#### WORK REQUIRED:
Return the following from the records below: each line, word for word, starting with the line that contains "Figure 8. Confusion" and going on through the line that contains "FIGURE 1 | Screen", with nothing outside that range.

#### DATA PROVIDED:
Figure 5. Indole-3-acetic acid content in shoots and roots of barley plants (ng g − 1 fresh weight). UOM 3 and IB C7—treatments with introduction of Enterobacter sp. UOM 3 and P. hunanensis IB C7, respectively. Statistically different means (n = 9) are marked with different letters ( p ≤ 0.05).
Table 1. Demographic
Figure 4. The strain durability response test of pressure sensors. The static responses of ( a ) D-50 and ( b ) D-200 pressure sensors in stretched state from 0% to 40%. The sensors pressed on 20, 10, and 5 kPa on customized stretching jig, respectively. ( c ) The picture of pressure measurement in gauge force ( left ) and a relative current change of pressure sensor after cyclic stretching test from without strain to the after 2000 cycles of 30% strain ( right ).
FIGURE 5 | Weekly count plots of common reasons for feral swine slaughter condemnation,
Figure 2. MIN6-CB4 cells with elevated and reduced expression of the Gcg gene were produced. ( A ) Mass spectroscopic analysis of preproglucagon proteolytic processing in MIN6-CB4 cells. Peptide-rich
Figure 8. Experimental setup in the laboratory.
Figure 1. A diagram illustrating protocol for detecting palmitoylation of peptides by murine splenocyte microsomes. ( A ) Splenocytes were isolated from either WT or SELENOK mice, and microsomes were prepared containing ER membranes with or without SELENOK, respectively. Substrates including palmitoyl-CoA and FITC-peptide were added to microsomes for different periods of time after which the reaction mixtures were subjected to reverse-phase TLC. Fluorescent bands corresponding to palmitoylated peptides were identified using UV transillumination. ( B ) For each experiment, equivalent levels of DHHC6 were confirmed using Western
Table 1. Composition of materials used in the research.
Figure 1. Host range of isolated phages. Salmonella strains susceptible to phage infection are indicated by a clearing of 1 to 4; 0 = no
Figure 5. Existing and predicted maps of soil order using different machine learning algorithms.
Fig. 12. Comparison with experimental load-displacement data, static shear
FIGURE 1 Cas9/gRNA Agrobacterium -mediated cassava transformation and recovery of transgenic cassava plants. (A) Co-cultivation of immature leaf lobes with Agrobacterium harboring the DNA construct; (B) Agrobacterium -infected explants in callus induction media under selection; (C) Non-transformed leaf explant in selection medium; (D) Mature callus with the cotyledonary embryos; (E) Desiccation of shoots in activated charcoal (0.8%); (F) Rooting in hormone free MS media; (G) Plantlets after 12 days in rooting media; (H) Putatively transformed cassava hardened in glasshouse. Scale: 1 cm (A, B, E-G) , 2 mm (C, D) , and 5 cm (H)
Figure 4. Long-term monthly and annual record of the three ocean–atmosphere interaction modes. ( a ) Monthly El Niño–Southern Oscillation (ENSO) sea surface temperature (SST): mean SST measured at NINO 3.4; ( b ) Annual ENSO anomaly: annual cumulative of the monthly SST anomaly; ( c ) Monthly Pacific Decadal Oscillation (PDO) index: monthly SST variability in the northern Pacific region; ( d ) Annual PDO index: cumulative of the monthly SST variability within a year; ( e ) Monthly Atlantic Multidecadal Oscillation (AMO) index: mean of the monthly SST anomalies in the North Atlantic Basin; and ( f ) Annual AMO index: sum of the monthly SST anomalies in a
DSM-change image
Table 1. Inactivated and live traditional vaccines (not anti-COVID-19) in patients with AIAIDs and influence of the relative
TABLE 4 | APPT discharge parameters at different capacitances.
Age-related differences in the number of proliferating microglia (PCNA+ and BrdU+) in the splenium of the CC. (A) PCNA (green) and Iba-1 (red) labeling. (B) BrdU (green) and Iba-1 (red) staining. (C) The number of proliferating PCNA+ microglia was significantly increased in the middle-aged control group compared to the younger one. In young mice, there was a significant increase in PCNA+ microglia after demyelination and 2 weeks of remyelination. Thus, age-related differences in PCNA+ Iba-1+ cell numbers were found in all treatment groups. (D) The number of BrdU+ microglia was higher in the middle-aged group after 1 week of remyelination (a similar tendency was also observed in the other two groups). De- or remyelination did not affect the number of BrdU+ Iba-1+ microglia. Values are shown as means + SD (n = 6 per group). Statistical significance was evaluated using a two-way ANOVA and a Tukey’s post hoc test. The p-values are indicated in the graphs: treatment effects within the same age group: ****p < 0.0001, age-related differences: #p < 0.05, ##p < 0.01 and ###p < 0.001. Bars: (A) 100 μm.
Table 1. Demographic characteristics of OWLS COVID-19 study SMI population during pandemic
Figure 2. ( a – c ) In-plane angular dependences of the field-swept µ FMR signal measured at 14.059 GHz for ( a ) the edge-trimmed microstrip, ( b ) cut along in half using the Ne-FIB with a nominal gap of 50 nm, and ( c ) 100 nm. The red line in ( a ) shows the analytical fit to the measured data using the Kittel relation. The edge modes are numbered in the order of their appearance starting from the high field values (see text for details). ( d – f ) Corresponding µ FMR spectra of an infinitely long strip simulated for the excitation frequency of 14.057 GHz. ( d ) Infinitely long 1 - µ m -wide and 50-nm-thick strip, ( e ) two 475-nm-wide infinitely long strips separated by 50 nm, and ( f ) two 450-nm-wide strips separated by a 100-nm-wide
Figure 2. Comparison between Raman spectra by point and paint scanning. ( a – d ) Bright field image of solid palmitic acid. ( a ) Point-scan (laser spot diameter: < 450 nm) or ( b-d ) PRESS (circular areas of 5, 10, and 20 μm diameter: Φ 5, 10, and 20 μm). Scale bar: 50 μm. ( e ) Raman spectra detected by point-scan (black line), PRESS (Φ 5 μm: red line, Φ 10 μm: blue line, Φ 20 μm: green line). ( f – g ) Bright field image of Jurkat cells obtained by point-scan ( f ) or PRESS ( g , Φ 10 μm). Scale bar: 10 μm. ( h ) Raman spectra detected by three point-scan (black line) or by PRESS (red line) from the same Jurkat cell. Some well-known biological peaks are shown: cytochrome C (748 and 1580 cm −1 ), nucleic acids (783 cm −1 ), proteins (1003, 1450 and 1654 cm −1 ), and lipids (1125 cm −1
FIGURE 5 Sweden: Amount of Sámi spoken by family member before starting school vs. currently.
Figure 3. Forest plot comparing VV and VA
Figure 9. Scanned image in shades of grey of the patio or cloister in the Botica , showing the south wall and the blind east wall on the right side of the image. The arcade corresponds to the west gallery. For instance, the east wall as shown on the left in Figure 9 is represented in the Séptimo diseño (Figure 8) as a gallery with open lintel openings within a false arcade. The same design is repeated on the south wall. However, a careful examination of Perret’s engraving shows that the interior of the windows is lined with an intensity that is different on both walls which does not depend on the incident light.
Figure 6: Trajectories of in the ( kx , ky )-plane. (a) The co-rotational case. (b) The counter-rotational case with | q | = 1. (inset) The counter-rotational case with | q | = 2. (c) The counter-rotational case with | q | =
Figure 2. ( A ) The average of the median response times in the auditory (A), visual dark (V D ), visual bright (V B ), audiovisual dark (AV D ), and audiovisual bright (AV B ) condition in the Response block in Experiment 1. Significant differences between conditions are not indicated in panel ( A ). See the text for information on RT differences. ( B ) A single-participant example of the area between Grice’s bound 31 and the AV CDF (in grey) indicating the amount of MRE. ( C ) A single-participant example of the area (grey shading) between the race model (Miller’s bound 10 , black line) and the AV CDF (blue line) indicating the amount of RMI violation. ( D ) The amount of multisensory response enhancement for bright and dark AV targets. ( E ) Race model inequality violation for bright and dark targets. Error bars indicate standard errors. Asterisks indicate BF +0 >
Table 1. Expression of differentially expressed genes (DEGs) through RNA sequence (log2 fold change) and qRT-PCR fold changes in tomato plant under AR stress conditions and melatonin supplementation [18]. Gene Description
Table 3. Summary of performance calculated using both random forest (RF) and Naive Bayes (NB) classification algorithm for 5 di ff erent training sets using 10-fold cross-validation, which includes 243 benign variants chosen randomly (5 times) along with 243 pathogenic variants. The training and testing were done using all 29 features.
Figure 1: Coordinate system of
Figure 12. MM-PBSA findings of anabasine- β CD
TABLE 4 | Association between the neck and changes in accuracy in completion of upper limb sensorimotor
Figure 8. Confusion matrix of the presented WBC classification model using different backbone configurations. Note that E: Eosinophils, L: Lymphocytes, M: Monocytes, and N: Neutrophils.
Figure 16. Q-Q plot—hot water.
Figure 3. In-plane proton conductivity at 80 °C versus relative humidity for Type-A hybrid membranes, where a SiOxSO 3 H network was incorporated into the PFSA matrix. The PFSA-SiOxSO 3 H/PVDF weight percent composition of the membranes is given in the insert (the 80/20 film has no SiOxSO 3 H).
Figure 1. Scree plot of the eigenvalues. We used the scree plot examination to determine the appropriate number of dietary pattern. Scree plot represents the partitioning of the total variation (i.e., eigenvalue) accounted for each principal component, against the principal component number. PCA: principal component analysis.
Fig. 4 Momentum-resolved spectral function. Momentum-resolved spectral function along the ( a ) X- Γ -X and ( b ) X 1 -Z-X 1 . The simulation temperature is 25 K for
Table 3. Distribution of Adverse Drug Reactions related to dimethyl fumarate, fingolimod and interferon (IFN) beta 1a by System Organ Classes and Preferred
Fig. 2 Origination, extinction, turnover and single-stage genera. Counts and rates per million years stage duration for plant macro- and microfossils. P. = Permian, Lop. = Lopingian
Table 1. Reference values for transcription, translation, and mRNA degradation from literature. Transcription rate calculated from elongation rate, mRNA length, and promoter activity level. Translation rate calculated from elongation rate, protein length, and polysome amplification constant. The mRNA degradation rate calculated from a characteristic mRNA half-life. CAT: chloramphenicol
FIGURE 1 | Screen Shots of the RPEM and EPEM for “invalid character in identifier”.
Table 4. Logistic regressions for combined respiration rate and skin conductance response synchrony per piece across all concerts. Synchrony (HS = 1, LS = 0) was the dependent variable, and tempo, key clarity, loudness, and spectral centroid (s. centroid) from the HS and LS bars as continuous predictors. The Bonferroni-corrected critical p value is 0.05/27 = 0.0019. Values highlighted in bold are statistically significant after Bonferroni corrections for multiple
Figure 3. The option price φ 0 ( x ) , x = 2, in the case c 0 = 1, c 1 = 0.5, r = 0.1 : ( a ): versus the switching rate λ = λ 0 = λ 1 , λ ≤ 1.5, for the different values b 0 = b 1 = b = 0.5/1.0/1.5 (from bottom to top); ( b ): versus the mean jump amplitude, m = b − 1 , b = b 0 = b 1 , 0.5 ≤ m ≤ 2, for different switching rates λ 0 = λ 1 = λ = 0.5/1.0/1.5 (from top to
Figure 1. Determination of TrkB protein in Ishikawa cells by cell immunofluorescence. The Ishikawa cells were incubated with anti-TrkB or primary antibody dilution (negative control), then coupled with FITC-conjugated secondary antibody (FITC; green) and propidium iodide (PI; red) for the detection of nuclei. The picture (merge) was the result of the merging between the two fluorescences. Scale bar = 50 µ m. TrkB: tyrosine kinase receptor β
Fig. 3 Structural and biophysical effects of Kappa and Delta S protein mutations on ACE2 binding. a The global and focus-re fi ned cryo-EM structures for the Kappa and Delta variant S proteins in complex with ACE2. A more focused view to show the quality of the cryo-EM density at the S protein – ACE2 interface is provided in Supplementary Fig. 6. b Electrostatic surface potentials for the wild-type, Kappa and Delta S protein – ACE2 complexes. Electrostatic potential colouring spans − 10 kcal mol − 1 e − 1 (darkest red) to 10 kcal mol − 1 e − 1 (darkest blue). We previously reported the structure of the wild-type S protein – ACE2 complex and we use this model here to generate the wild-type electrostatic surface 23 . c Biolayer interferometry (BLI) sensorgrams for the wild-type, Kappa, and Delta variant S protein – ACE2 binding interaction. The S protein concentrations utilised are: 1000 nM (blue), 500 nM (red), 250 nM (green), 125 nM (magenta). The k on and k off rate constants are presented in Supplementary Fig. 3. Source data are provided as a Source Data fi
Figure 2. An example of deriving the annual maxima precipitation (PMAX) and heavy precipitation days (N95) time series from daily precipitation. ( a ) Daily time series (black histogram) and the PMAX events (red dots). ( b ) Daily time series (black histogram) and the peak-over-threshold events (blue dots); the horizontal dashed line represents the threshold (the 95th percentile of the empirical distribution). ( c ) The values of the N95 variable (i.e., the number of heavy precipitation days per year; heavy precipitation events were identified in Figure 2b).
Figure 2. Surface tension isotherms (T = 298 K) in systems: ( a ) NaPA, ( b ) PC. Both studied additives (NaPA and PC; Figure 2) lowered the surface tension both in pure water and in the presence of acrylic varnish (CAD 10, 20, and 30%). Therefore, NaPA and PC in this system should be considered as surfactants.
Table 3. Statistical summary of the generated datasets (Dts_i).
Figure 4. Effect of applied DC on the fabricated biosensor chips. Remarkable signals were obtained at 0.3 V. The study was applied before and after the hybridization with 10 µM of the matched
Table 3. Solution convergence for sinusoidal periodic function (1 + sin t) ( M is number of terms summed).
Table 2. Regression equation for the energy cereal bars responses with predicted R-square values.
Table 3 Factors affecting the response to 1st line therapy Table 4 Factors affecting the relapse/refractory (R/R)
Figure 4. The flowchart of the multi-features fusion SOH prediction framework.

#### RESPONSE:
Figure 8. Confusion matrix of the presented WBC classification model using different backbone configurations. Note that E: Eosinophils, L: Lymphocytes, M: Monocytes, and N: Neutrophils.
Figure 16. Q-Q plot—hot water.
Figure 3. In-plane proton conductivity at 80 °C versus relative humidity for Type-A hybrid membranes, where a SiOxSO 3 H network was incorporated into the PFSA matrix. The PFSA-SiOxSO 3 H/PVDF weight percent composition of the membranes is given in the insert (the 80/20 film has no SiOxSO 3 H).
Figure 1. Scree plot of the eigenvalues. We used the scree plot examination to determine the appropriate number of dietary pattern. Scree plot represents the partitioning of the total variation (i.e., eigenvalue) accounted for each principal component, against the principal component number. PCA: principal component analysis.
Fig. 4 Momentum-resolved spectral function. Momentum-resolved spectral function along the ( a ) X- Γ -X and ( b ) X 1 -Z-X 1 . The simulation temperature is 25 K for
Table 3. Distribution of Adverse Drug Reactions related to dimethyl fumarate, fingolimod and interferon (IFN) beta 1a by System Organ Classes and Preferred
Fig. 2 Origination, extinction, turnover and single-stage genera. Counts and rates per million years stage duration for plant macro- and microfossils. P. = Permian, Lop. = Lopingian
Table 1. Reference values for transcription, translation, and mRNA degradation from literature. Transcription rate calculated from elongation rate, mRNA length, and promoter activity level. Translation rate calculated from elongation rate, protein length, and polysome amplification constant. The mRNA degradation rate calculated from a characteristic mRNA half-life. CAT: chloramphenicol
FIGURE 1 | Screen Shots of the RPEM and EPEM for “invalid character in identifier”.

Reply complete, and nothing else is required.